Global Functional Atlas of Escherichia coli Encompassing Previously Uncharacterized Proteins (original) (raw)
Figure 3
High-Confidence Physical Interactions and Putative Multiprotein Complexes
(A) Benchmarking of the experimentally derived PI network in E. coli against positive and negative gold standards by receiver operating characteristic (ROC)-curve analysis; cumulative area-under-the-curve (AUC) is shown as an overall performance measure.
(B) Overlap of PI identified in this study with previous proteomic reports [1,4] and low-throughput PI obtained from DIP, BIND, and IntAct.
(C and D) Putatively interacting proteins have highly correlated gene expression patterns (C) and similar phylogenetic profiles (D) based on mutual information as for low-throughput curated PI and in contrast to control protein pairs derived from different subcellular compartments.
(E) Graphical schematic of putative stable, soluble multiprotein complexes, drawn using the GenePRO Cytoscape plugin [104] (see Table S7 for listing). Each node represents a complex, whose size reflects the number of contained proteins; edge widths reflect the number of interactions between subunits of different complexes.
(F) Multiprotein complexes implicated in the bacterial translation apparatus; orphan and annotated genes mentioned in the main text are highlighted in bold.

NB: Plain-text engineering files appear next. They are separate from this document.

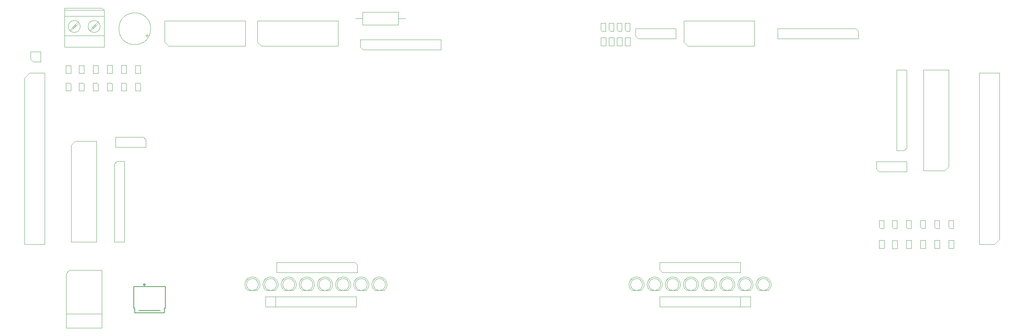
<source format=gbr>
%TF.GenerationSoftware,KiCad,Pcbnew,(5.1.10-1-10_14)*%
%TF.CreationDate,2021-08-24T01:17:35-04:00*%
%TF.ProjectId,breadboard-prototype-register,62726561-6462-46f6-9172-642d70726f74,rev?*%
%TF.SameCoordinates,Original*%
%TF.FileFunction,Other,Fab,Top*%
%FSLAX46Y46*%
G04 Gerber Fmt 4.6, Leading zero omitted, Abs format (unit mm)*
G04 Created by KiCad (PCBNEW (5.1.10-1-10_14)) date 2021-08-24 01:17:35*
%MOMM*%
%LPD*%
G01*
G04 APERTURE LIST*
%ADD10C,0.100000*%
%ADD11C,0.150000*%
G04 APERTURE END LIST*
D10*
%TO.C,R16*%
X179207000Y-67834000D02*
X180457000Y-67834000D01*
X180457000Y-67834000D02*
X180457000Y-69834000D01*
X180457000Y-69834000D02*
X179207000Y-69834000D01*
X179207000Y-69834000D02*
X179207000Y-67834000D01*
%TO.C,R15*%
X177175000Y-67834000D02*
X178425000Y-67834000D01*
X178425000Y-67834000D02*
X178425000Y-69834000D01*
X178425000Y-69834000D02*
X177175000Y-69834000D01*
X177175000Y-69834000D02*
X177175000Y-67834000D01*
%TO.C,R8*%
X175143000Y-67834000D02*
X176393000Y-67834000D01*
X176393000Y-67834000D02*
X176393000Y-69834000D01*
X176393000Y-69834000D02*
X175143000Y-69834000D01*
X175143000Y-69834000D02*
X175143000Y-67834000D01*
%TO.C,R7*%
X173111000Y-67834000D02*
X174361000Y-67834000D01*
X174361000Y-67834000D02*
X174361000Y-69834000D01*
X174361000Y-69834000D02*
X173111000Y-69834000D01*
X173111000Y-69834000D02*
X173111000Y-67834000D01*
%TO.C,D16*%
X179232000Y-64199500D02*
X179232000Y-65899500D01*
X179232000Y-65899500D02*
X179532000Y-66199500D01*
X179532000Y-66199500D02*
X180432000Y-66199500D01*
X180432000Y-66199500D02*
X180432000Y-64199500D01*
X180432000Y-64199500D02*
X179232000Y-64199500D01*
%TO.C,D15*%
X177200000Y-64199500D02*
X177200000Y-65899500D01*
X177200000Y-65899500D02*
X177500000Y-66199500D01*
X177500000Y-66199500D02*
X178400000Y-66199500D01*
X178400000Y-66199500D02*
X178400000Y-64199500D01*
X178400000Y-64199500D02*
X177200000Y-64199500D01*
%TO.C,D14*%
X175168000Y-64199500D02*
X175168000Y-65899500D01*
X175168000Y-65899500D02*
X175468000Y-66199500D01*
X175468000Y-66199500D02*
X176368000Y-66199500D01*
X176368000Y-66199500D02*
X176368000Y-64199500D01*
X176368000Y-64199500D02*
X175168000Y-64199500D01*
%TO.C,D13*%
X173136000Y-64199500D02*
X173136000Y-65899500D01*
X173136000Y-65899500D02*
X173436000Y-66199500D01*
X173436000Y-66199500D02*
X174336000Y-66199500D01*
X174336000Y-66199500D02*
X174336000Y-64199500D01*
X174336000Y-64199500D02*
X173136000Y-64199500D01*
%TO.C,U5*%
X194056000Y-68977000D02*
X194056000Y-63627000D01*
X194056000Y-63627000D02*
X211836000Y-63627000D01*
X211836000Y-63627000D02*
X211836000Y-69977000D01*
X211836000Y-69977000D02*
X195056000Y-69977000D01*
X195056000Y-69977000D02*
X194056000Y-68977000D01*
%TO.C,J18*%
X181864000Y-67437000D02*
X181864000Y-65532000D01*
X181864000Y-65532000D02*
X192024000Y-65532000D01*
X192024000Y-65532000D02*
X192024000Y-68072000D01*
X192024000Y-68072000D02*
X182499000Y-68072000D01*
X182499000Y-68072000D02*
X181864000Y-67437000D01*
%TO.C,J13*%
X237998000Y-66167000D02*
X237998000Y-68072000D01*
X237998000Y-68072000D02*
X217678000Y-68072000D01*
X217678000Y-68072000D02*
X217678000Y-65532000D01*
X217678000Y-65532000D02*
X237363000Y-65532000D01*
X237363000Y-65532000D02*
X237998000Y-66167000D01*
%TO.C,J12*%
X30099000Y-73914000D02*
X29464000Y-73279000D01*
X32004000Y-73914000D02*
X30099000Y-73914000D01*
X32004000Y-71374000D02*
X32004000Y-73914000D01*
X29464000Y-71374000D02*
X32004000Y-71374000D01*
X29464000Y-73279000D02*
X29464000Y-71374000D01*
%TO.C,R29*%
X123952000Y-62992000D02*
X122102000Y-62992000D01*
X111252000Y-62992000D02*
X113102000Y-62992000D01*
X122102000Y-61392000D02*
X113102000Y-61392000D01*
X122102000Y-64592000D02*
X122102000Y-61392000D01*
X113102000Y-64592000D02*
X122102000Y-64592000D01*
X113102000Y-61392000D02*
X113102000Y-64592000D01*
%TO.C,J19*%
X113157000Y-70866000D02*
X112522000Y-70231000D01*
X132842000Y-70866000D02*
X113157000Y-70866000D01*
X132842000Y-68326000D02*
X132842000Y-70866000D01*
X112522000Y-68326000D02*
X132842000Y-68326000D01*
X112522000Y-70231000D02*
X112522000Y-68326000D01*
%TO.C,U4*%
X64246000Y-69977000D02*
X63246000Y-68977000D01*
X83566000Y-69977000D02*
X64246000Y-69977000D01*
X83566000Y-63627000D02*
X83566000Y-69977000D01*
X63246000Y-63627000D02*
X83566000Y-63627000D01*
X63246000Y-68977000D02*
X63246000Y-63627000D01*
%TO.C,U3*%
X87614000Y-69977000D02*
X86614000Y-68977000D01*
X106934000Y-69977000D02*
X87614000Y-69977000D01*
X106934000Y-63627000D02*
X106934000Y-69977000D01*
X86614000Y-63627000D02*
X106934000Y-63627000D01*
X86614000Y-68977000D02*
X86614000Y-63627000D01*
%TO.C,U1*%
X40707000Y-93930000D02*
X46057000Y-93930000D01*
X46057000Y-93930000D02*
X46057000Y-119330000D01*
X46057000Y-119330000D02*
X39707000Y-119330000D01*
X39707000Y-119330000D02*
X39707000Y-94930000D01*
X39707000Y-94930000D02*
X40707000Y-93930000D01*
%TO.C,U2*%
X259731000Y-101346000D02*
X254381000Y-101346000D01*
X254381000Y-101346000D02*
X254381000Y-75946000D01*
X254381000Y-75946000D02*
X260731000Y-75946000D01*
X260731000Y-75946000D02*
X260731000Y-100346000D01*
X260731000Y-100346000D02*
X259731000Y-101346000D01*
D11*
%TO.C,J4*%
X55436000Y-130592000D02*
X55436000Y-135992000D01*
X55436000Y-135992000D02*
X55736000Y-135992000D01*
X55736000Y-135992000D02*
X55736000Y-137192000D01*
X55736000Y-137192000D02*
X63136000Y-137192000D01*
X63136000Y-137192000D02*
X63136000Y-135992000D01*
X63136000Y-135992000D02*
X63436000Y-135992000D01*
X63436000Y-135992000D02*
X63436000Y-130592000D01*
X63436000Y-130592000D02*
X55436000Y-130592000D01*
X56736000Y-136592000D02*
X62136000Y-136592000D01*
X58361000Y-130117000D02*
X58136000Y-130292000D01*
X58136000Y-130292000D02*
X57911000Y-130117000D01*
X57911000Y-130117000D02*
X57911000Y-129892000D01*
X57911000Y-129892000D02*
X58361000Y-129892000D01*
X58361000Y-129892000D02*
X58361000Y-130117000D01*
D10*
%TO.C,D37*%
X183618000Y-130048000D02*
G75*
G03*
X183618000Y-130048000I-1500000J0D01*
G01*
X180951810Y-131548000D02*
X183284190Y-131548000D01*
X183283476Y-131548555D02*
G75*
G03*
X180951810Y-131548000I-1165476J1500555D01*
G01*
%TO.C,D38*%
X188190000Y-130048000D02*
G75*
G03*
X188190000Y-130048000I-1500000J0D01*
G01*
X185523810Y-131548000D02*
X187856190Y-131548000D01*
X187855476Y-131548555D02*
G75*
G03*
X185523810Y-131548000I-1165476J1500555D01*
G01*
%TO.C,D39*%
X192762000Y-130048000D02*
G75*
G03*
X192762000Y-130048000I-1500000J0D01*
G01*
X190095810Y-131548000D02*
X192428190Y-131548000D01*
X192427476Y-131548555D02*
G75*
G03*
X190095810Y-131548000I-1165476J1500555D01*
G01*
%TO.C,D40*%
X197334000Y-130048000D02*
G75*
G03*
X197334000Y-130048000I-1500000J0D01*
G01*
X194667810Y-131548000D02*
X197000190Y-131548000D01*
X196999476Y-131548555D02*
G75*
G03*
X194667810Y-131548000I-1165476J1500555D01*
G01*
%TO.C,D42*%
X206478000Y-130048000D02*
G75*
G03*
X206478000Y-130048000I-1500000J0D01*
G01*
X203811810Y-131548000D02*
X206144190Y-131548000D01*
X206143476Y-131548555D02*
G75*
G03*
X203811810Y-131548000I-1165476J1500555D01*
G01*
%TO.C,D41*%
X201906000Y-130048000D02*
G75*
G03*
X201906000Y-130048000I-1500000J0D01*
G01*
X199239810Y-131548000D02*
X201572190Y-131548000D01*
X201571476Y-131548555D02*
G75*
G03*
X199239810Y-131548000I-1165476J1500555D01*
G01*
%TO.C,C1*%
X59702000Y-65596000D02*
G75*
G03*
X59702000Y-65596000I-4000000J0D01*
G01*
X59128759Y-67343500D02*
X58328759Y-67343500D01*
X58728759Y-67743500D02*
X58728759Y-66943500D01*
%TO.C,RN1*%
X88626000Y-133116000D02*
X88626000Y-135616000D01*
X88626000Y-135616000D02*
X111526000Y-135616000D01*
X111526000Y-135616000D02*
X111526000Y-133116000D01*
X111526000Y-133116000D02*
X88626000Y-133116000D01*
X91186000Y-133116000D02*
X91186000Y-135616000D01*
%TO.C,D36*%
X86844000Y-130048000D02*
G75*
G03*
X86844000Y-130048000I-1500000J0D01*
G01*
X84177810Y-131548000D02*
X86510190Y-131548000D01*
X86509476Y-131548555D02*
G75*
G03*
X84177810Y-131548000I-1165476J1500555D01*
G01*
%TO.C,J15*%
X111760000Y-125095000D02*
X111760000Y-127000000D01*
X111760000Y-127000000D02*
X91440000Y-127000000D01*
X91440000Y-127000000D02*
X91440000Y-124460000D01*
X91440000Y-124460000D02*
X111125000Y-124460000D01*
X111125000Y-124460000D02*
X111760000Y-125095000D01*
%TO.C,D29*%
X118848000Y-130048000D02*
G75*
G03*
X118848000Y-130048000I-1500000J0D01*
G01*
X116181810Y-131548000D02*
X118514190Y-131548000D01*
X118513476Y-131548555D02*
G75*
G03*
X116181810Y-131548000I-1165476J1500555D01*
G01*
%TO.C,D30*%
X114276000Y-130048000D02*
G75*
G03*
X114276000Y-130048000I-1500000J0D01*
G01*
X111609810Y-131548000D02*
X113942190Y-131548000D01*
X113941476Y-131548555D02*
G75*
G03*
X111609810Y-131548000I-1165476J1500555D01*
G01*
%TO.C,D31*%
X109704000Y-130048000D02*
G75*
G03*
X109704000Y-130048000I-1500000J0D01*
G01*
X107037810Y-131548000D02*
X109370190Y-131548000D01*
X109369476Y-131548555D02*
G75*
G03*
X107037810Y-131548000I-1165476J1500555D01*
G01*
%TO.C,D32*%
X105132000Y-130048000D02*
G75*
G03*
X105132000Y-130048000I-1500000J0D01*
G01*
X102465810Y-131548000D02*
X104798190Y-131548000D01*
X104797476Y-131548555D02*
G75*
G03*
X102465810Y-131548000I-1165476J1500555D01*
G01*
%TO.C,D33*%
X100560000Y-130048000D02*
G75*
G03*
X100560000Y-130048000I-1500000J0D01*
G01*
X97893810Y-131548000D02*
X100226190Y-131548000D01*
X100225476Y-131548555D02*
G75*
G03*
X97893810Y-131548000I-1165476J1500555D01*
G01*
%TO.C,D34*%
X95988000Y-130048000D02*
G75*
G03*
X95988000Y-130048000I-1500000J0D01*
G01*
X93321810Y-131548000D02*
X95654190Y-131548000D01*
X95653476Y-131548555D02*
G75*
G03*
X93321810Y-131548000I-1165476J1500555D01*
G01*
%TO.C,D35*%
X91416000Y-130048000D02*
G75*
G03*
X91416000Y-130048000I-1500000J0D01*
G01*
X88749810Y-131548000D02*
X91082190Y-131548000D01*
X91081476Y-131548555D02*
G75*
G03*
X88749810Y-131548000I-1165476J1500555D01*
G01*
%TO.C,J3*%
X51137000Y-99010000D02*
X53042000Y-99010000D01*
X53042000Y-99010000D02*
X53042000Y-119330000D01*
X53042000Y-119330000D02*
X50502000Y-119330000D01*
X50502000Y-119330000D02*
X50502000Y-99645000D01*
X50502000Y-99645000D02*
X51137000Y-99010000D01*
%TO.C,J2*%
X58498000Y-93539000D02*
X58498000Y-95444000D01*
X58498000Y-95444000D02*
X50878000Y-95444000D01*
X50878000Y-95444000D02*
X50878000Y-92904000D01*
X50878000Y-92904000D02*
X57863000Y-92904000D01*
X57863000Y-92904000D02*
X58498000Y-93539000D01*
%TO.C,D1*%
X39572000Y-81256000D02*
X39572000Y-79556000D01*
X39572000Y-79556000D02*
X39272000Y-79256000D01*
X39272000Y-79256000D02*
X38372000Y-79256000D01*
X38372000Y-79256000D02*
X38372000Y-81256000D01*
X38372000Y-81256000D02*
X39572000Y-81256000D01*
%TO.C,D2*%
X42874000Y-81256000D02*
X42874000Y-79556000D01*
X42874000Y-79556000D02*
X42574000Y-79256000D01*
X42574000Y-79256000D02*
X41674000Y-79256000D01*
X41674000Y-79256000D02*
X41674000Y-81256000D01*
X41674000Y-81256000D02*
X42874000Y-81256000D01*
%TO.C,D3*%
X46430000Y-81256000D02*
X46430000Y-79556000D01*
X46430000Y-79556000D02*
X46130000Y-79256000D01*
X46130000Y-79256000D02*
X45230000Y-79256000D01*
X45230000Y-79256000D02*
X45230000Y-81256000D01*
X45230000Y-81256000D02*
X46430000Y-81256000D01*
%TO.C,D4*%
X49986000Y-81256000D02*
X49986000Y-79556000D01*
X49986000Y-79556000D02*
X49686000Y-79256000D01*
X49686000Y-79256000D02*
X48786000Y-79256000D01*
X48786000Y-79256000D02*
X48786000Y-81256000D01*
X48786000Y-81256000D02*
X49986000Y-81256000D01*
%TO.C,D5*%
X53542000Y-81256000D02*
X53542000Y-79556000D01*
X53542000Y-79556000D02*
X53242000Y-79256000D01*
X53242000Y-79256000D02*
X52342000Y-79256000D01*
X52342000Y-79256000D02*
X52342000Y-81256000D01*
X52342000Y-81256000D02*
X53542000Y-81256000D01*
%TO.C,D6*%
X57098000Y-81256000D02*
X57098000Y-79556000D01*
X57098000Y-79556000D02*
X56798000Y-79256000D01*
X56798000Y-79256000D02*
X55898000Y-79256000D01*
X55898000Y-79256000D02*
X55898000Y-81256000D01*
X55898000Y-81256000D02*
X57098000Y-81256000D01*
%TO.C,J1*%
X29210000Y-76708000D02*
X33020000Y-76708000D01*
X33020000Y-76708000D02*
X33020000Y-119888000D01*
X33020000Y-119888000D02*
X27940000Y-119888000D01*
X27940000Y-119888000D02*
X27940000Y-77978000D01*
X27940000Y-77978000D02*
X29210000Y-76708000D01*
%TO.C,R1*%
X39597000Y-76824000D02*
X38347000Y-76824000D01*
X38347000Y-76824000D02*
X38347000Y-74824000D01*
X38347000Y-74824000D02*
X39597000Y-74824000D01*
X39597000Y-74824000D02*
X39597000Y-76824000D01*
%TO.C,R2*%
X42891000Y-76844000D02*
X41641000Y-76844000D01*
X41641000Y-76844000D02*
X41641000Y-74844000D01*
X41641000Y-74844000D02*
X42891000Y-74844000D01*
X42891000Y-74844000D02*
X42891000Y-76844000D01*
%TO.C,R3*%
X46455000Y-76834500D02*
X45205000Y-76834500D01*
X45205000Y-76834500D02*
X45205000Y-74834500D01*
X45205000Y-74834500D02*
X46455000Y-74834500D01*
X46455000Y-74834500D02*
X46455000Y-76834500D01*
%TO.C,R4*%
X50011000Y-76814000D02*
X48761000Y-76814000D01*
X48761000Y-76814000D02*
X48761000Y-74814000D01*
X48761000Y-74814000D02*
X50011000Y-74814000D01*
X50011000Y-74814000D02*
X50011000Y-76814000D01*
%TO.C,R5*%
X53571000Y-76804000D02*
X52321000Y-76804000D01*
X52321000Y-76804000D02*
X52321000Y-74804000D01*
X52321000Y-74804000D02*
X53571000Y-74804000D01*
X53571000Y-74804000D02*
X53571000Y-76804000D01*
%TO.C,R6*%
X57131000Y-76831500D02*
X55881000Y-76831500D01*
X55881000Y-76831500D02*
X55881000Y-74831500D01*
X55881000Y-74831500D02*
X57131000Y-74831500D01*
X57131000Y-74831500D02*
X57131000Y-76831500D01*
%TO.C,J5*%
X46966000Y-65024000D02*
G75*
G03*
X46966000Y-65024000I-1500000J0D01*
G01*
X41966000Y-65024000D02*
G75*
G03*
X41966000Y-65024000I-1500000J0D01*
G01*
X47966000Y-70224000D02*
X37966000Y-70224000D01*
X37966000Y-70224000D02*
X37966000Y-60424000D01*
X37966000Y-60424000D02*
X47466000Y-60424000D01*
X47466000Y-60424000D02*
X47966000Y-60924000D01*
X47966000Y-60924000D02*
X47966000Y-70224000D01*
X47966000Y-60924000D02*
X37966000Y-60924000D01*
X47966000Y-62424000D02*
X37966000Y-62424000D01*
X47966000Y-67324000D02*
X37966000Y-67324000D01*
X44328000Y-65979000D02*
X46421000Y-63886000D01*
X44511000Y-66162000D02*
X46604000Y-64069000D01*
X39328000Y-65979000D02*
X41420000Y-63886000D01*
X39511000Y-66162000D02*
X41603000Y-64069000D01*
%TO.C,D7*%
X243240000Y-113886500D02*
X243240000Y-115586500D01*
X243240000Y-115586500D02*
X243540000Y-115886500D01*
X243540000Y-115886500D02*
X244440000Y-115886500D01*
X244440000Y-115886500D02*
X244440000Y-113886500D01*
X244440000Y-113886500D02*
X243240000Y-113886500D01*
%TO.C,D8*%
X246542000Y-113886500D02*
X246542000Y-115586500D01*
X246542000Y-115586500D02*
X246842000Y-115886500D01*
X246842000Y-115886500D02*
X247742000Y-115886500D01*
X247742000Y-115886500D02*
X247742000Y-113886500D01*
X247742000Y-113886500D02*
X246542000Y-113886500D01*
%TO.C,D9*%
X250098000Y-113886500D02*
X250098000Y-115586500D01*
X250098000Y-115586500D02*
X250398000Y-115886500D01*
X250398000Y-115886500D02*
X251298000Y-115886500D01*
X251298000Y-115886500D02*
X251298000Y-113886500D01*
X251298000Y-113886500D02*
X250098000Y-113886500D01*
%TO.C,D10*%
X253654000Y-113886500D02*
X253654000Y-115586500D01*
X253654000Y-115586500D02*
X253954000Y-115886500D01*
X253954000Y-115886500D02*
X254854000Y-115886500D01*
X254854000Y-115886500D02*
X254854000Y-113886500D01*
X254854000Y-113886500D02*
X253654000Y-113886500D01*
%TO.C,D11*%
X257210000Y-113886500D02*
X257210000Y-115586500D01*
X257210000Y-115586500D02*
X257510000Y-115886500D01*
X257510000Y-115886500D02*
X258410000Y-115886500D01*
X258410000Y-115886500D02*
X258410000Y-113886500D01*
X258410000Y-113886500D02*
X257210000Y-113886500D01*
%TO.C,D12*%
X260766000Y-113886500D02*
X260766000Y-115586500D01*
X260766000Y-115586500D02*
X261066000Y-115886500D01*
X261066000Y-115886500D02*
X261966000Y-115886500D01*
X261966000Y-115886500D02*
X261966000Y-113886500D01*
X261966000Y-113886500D02*
X260766000Y-113886500D01*
%TO.C,J6*%
X272288000Y-119888000D02*
X268478000Y-119888000D01*
X268478000Y-119888000D02*
X268478000Y-76708000D01*
X268478000Y-76708000D02*
X273558000Y-76708000D01*
X273558000Y-76708000D02*
X273558000Y-118618000D01*
X273558000Y-118618000D02*
X272288000Y-119888000D01*
%TO.C,J7*%
X242570000Y-100965000D02*
X242570000Y-99060000D01*
X242570000Y-99060000D02*
X250190000Y-99060000D01*
X250190000Y-99060000D02*
X250190000Y-101600000D01*
X250190000Y-101600000D02*
X243205000Y-101600000D01*
X243205000Y-101600000D02*
X242570000Y-100965000D01*
%TO.C,J8*%
X249555000Y-96266000D02*
X247650000Y-96266000D01*
X247650000Y-96266000D02*
X247650000Y-75946000D01*
X247650000Y-75946000D02*
X250190000Y-75946000D01*
X250190000Y-75946000D02*
X250190000Y-95631000D01*
X250190000Y-95631000D02*
X249555000Y-96266000D01*
%TO.C,R9*%
X243215000Y-118888000D02*
X244465000Y-118888000D01*
X244465000Y-118888000D02*
X244465000Y-120888000D01*
X244465000Y-120888000D02*
X243215000Y-120888000D01*
X243215000Y-120888000D02*
X243215000Y-118888000D01*
%TO.C,R10*%
X246517000Y-118991500D02*
X247767000Y-118991500D01*
X247767000Y-118991500D02*
X247767000Y-120991500D01*
X247767000Y-120991500D02*
X246517000Y-120991500D01*
X246517000Y-120991500D02*
X246517000Y-118991500D01*
%TO.C,R11*%
X250073000Y-118888000D02*
X251323000Y-118888000D01*
X251323000Y-118888000D02*
X251323000Y-120888000D01*
X251323000Y-120888000D02*
X250073000Y-120888000D01*
X250073000Y-120888000D02*
X250073000Y-118888000D01*
%TO.C,R12*%
X253629000Y-118888000D02*
X254879000Y-118888000D01*
X254879000Y-118888000D02*
X254879000Y-120888000D01*
X254879000Y-120888000D02*
X253629000Y-120888000D01*
X253629000Y-120888000D02*
X253629000Y-118888000D01*
%TO.C,R13*%
X257185000Y-118888000D02*
X258435000Y-118888000D01*
X258435000Y-118888000D02*
X258435000Y-120888000D01*
X258435000Y-120888000D02*
X257185000Y-120888000D01*
X257185000Y-120888000D02*
X257185000Y-118888000D01*
%TO.C,R14*%
X260741000Y-118888000D02*
X261991000Y-118888000D01*
X261991000Y-118888000D02*
X261991000Y-120888000D01*
X261991000Y-120888000D02*
X260741000Y-120888000D01*
X260741000Y-120888000D02*
X260741000Y-118888000D01*
%TO.C,J17*%
X38420575Y-127257213D02*
X39176000Y-126454000D01*
X38426000Y-137454000D02*
X47426000Y-137454000D01*
X38426000Y-140954000D02*
X47426000Y-140954000D01*
X47426000Y-140954000D02*
X47426000Y-126454000D01*
X47426000Y-126454000D02*
X39176000Y-126454000D01*
X38426000Y-127254000D02*
X38426000Y-140954000D01*
%TO.C,RN2*%
X210840000Y-135616000D02*
X210840000Y-133116000D01*
X210840000Y-133116000D02*
X187940000Y-133116000D01*
X187940000Y-133116000D02*
X187940000Y-135616000D01*
X187940000Y-135616000D02*
X210840000Y-135616000D01*
X208280000Y-135616000D02*
X208280000Y-133116000D01*
%TO.C,D43*%
X211050000Y-130048000D02*
G75*
G03*
X211050000Y-130048000I-1500000J0D01*
G01*
X208383810Y-131548000D02*
X210716190Y-131548000D01*
X210715476Y-131548555D02*
G75*
G03*
X208383810Y-131548000I-1165476J1500555D01*
G01*
%TO.C,D44*%
X215622000Y-130048000D02*
G75*
G03*
X215622000Y-130048000I-1500000J0D01*
G01*
X212955810Y-131548000D02*
X215288190Y-131548000D01*
X215287476Y-131548555D02*
G75*
G03*
X212955810Y-131548000I-1165476J1500555D01*
G01*
%TO.C,J16*%
X187960000Y-126365000D02*
X187960000Y-124460000D01*
X187960000Y-124460000D02*
X208280000Y-124460000D01*
X208280000Y-124460000D02*
X208280000Y-127000000D01*
X208280000Y-127000000D02*
X188595000Y-127000000D01*
X188595000Y-127000000D02*
X187960000Y-126365000D01*
%TD*%
M02*

</source>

(G) Reduced rate of total protein synthesis in a strain lacking ybcJ relative to wild-type cells (WT).
(H) Perturbed ribosome profiles in an yfgB deletion strain.
(I) Elevated rates of frame-shifting and stop-codon readthrough in yfgB and ybcJ deletion strains relative to wild-type (WT). β-gal activity is only produced after the corresponding translational defect has occurred; error bars indicate standard deviation.